**Assignment**
If a line in the data below contains the word "Newhaven", copy it out.

(Transcribed page contents)

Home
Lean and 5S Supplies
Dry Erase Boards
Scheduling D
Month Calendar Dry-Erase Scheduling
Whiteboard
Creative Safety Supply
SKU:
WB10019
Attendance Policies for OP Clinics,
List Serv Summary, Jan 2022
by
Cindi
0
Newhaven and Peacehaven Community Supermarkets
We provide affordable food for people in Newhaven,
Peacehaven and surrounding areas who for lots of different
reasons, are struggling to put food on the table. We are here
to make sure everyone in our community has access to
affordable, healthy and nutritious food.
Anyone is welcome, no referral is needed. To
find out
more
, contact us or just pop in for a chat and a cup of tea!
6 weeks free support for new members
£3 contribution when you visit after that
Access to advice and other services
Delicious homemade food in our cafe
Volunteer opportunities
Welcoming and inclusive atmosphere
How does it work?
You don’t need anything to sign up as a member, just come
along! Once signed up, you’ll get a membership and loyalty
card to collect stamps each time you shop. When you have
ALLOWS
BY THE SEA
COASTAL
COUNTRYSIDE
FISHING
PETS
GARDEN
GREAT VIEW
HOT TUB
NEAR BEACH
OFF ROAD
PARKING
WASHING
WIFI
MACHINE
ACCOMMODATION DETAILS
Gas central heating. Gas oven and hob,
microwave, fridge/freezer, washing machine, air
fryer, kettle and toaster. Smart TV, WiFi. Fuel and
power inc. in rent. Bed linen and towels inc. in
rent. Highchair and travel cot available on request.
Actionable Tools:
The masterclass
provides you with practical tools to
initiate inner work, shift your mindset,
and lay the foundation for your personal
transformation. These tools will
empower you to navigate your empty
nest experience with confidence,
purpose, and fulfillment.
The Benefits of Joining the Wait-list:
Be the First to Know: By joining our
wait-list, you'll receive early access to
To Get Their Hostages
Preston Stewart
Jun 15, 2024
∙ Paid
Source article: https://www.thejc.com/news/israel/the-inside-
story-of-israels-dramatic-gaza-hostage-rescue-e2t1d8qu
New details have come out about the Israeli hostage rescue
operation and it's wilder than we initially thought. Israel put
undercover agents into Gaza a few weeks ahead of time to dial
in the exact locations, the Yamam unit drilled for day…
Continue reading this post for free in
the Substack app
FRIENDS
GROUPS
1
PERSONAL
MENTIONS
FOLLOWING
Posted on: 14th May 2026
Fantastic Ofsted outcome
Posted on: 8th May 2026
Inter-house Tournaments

**Your solution**
Newhaven and Peacehaven Community Supermarkets
We provide affordable food for people in Newhaven,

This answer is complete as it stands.